[Saved data entries]
********

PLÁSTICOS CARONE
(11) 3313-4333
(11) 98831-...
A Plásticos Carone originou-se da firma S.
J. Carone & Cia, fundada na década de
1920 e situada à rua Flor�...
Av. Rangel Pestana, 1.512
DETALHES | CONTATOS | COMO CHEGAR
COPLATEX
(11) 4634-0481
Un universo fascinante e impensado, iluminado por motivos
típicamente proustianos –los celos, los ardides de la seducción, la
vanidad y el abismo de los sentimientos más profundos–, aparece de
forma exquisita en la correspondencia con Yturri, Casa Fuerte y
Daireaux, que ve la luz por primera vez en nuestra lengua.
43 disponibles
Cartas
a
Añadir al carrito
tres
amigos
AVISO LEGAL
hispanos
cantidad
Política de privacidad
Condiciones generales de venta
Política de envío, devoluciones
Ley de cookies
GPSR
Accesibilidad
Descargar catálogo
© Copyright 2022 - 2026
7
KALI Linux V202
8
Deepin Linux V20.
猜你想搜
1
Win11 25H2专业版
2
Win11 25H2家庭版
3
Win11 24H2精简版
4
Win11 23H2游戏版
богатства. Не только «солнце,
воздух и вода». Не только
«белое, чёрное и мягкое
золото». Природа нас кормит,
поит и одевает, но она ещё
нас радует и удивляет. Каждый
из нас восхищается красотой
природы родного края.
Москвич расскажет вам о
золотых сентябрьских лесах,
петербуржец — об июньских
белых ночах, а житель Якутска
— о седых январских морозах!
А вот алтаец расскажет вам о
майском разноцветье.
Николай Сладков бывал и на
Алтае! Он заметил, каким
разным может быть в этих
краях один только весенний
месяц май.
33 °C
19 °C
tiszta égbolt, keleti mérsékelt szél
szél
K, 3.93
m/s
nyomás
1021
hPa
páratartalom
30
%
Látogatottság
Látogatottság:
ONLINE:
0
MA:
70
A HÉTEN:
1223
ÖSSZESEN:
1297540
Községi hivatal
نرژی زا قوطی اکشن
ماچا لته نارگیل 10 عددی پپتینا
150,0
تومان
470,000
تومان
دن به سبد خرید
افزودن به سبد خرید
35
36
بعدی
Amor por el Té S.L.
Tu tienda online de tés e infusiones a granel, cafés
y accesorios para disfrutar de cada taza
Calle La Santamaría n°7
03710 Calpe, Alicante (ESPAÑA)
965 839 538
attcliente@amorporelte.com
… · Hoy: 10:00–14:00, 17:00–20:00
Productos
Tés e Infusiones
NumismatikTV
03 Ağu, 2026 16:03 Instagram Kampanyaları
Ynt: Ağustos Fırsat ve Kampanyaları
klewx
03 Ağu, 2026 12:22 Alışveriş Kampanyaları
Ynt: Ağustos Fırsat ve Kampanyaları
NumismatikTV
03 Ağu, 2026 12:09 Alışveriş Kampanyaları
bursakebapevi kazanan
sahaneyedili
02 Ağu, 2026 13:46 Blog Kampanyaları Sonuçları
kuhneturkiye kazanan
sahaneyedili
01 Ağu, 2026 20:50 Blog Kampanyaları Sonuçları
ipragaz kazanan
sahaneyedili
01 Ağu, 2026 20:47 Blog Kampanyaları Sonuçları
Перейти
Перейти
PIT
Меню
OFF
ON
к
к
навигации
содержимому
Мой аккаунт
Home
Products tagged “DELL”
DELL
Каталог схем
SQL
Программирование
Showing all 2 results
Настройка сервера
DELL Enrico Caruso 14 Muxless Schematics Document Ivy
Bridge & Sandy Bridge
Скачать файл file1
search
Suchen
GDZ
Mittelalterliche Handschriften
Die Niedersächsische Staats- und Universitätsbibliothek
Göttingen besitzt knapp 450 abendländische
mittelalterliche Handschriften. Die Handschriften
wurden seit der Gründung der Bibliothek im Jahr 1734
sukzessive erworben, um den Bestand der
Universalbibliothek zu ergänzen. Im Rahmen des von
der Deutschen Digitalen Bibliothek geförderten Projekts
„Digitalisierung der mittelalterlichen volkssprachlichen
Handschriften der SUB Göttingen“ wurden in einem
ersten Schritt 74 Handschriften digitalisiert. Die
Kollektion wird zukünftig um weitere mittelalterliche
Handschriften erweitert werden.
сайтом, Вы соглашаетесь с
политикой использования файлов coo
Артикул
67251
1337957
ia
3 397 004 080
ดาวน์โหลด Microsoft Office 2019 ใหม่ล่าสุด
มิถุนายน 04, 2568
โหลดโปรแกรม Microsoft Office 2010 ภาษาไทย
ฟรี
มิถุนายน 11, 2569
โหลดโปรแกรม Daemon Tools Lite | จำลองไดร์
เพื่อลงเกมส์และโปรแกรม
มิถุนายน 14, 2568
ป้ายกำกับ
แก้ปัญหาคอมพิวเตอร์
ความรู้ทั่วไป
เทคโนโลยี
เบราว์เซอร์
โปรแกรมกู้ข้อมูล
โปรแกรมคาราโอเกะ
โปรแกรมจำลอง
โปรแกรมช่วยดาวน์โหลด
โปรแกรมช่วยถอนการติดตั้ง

********

### Your instructions
Update the items from the start through the line containing "Daireaux, que ve", replacing "correspondencia" with "cartas" and leaving everything else unchanged.

### Response to the exercise
PLÁSTICOS CARONE
(11) 3313-4333
(11) 98831-...
A Plásticos Carone originou-se da firma S.
J. Carone & Cia, fundada na década de
1920 e situada à rua Flor�...
Av. Rangel Pestana, 1.512
DETALHES | CONTATOS | COMO CHEGAR
COPLATEX
(11) 4634-0481
Un universo fascinante e impensado, iluminado por motivos
típicamente proustianos –los celos, los ardides de la seducción, la
vanidad y el abismo de los sentimientos más profundos–, aparece de
forma exquisita en la cartas con Yturri, Casa Fuerte y
Daireaux, que ve la luz por primera vez en nuestra lengua.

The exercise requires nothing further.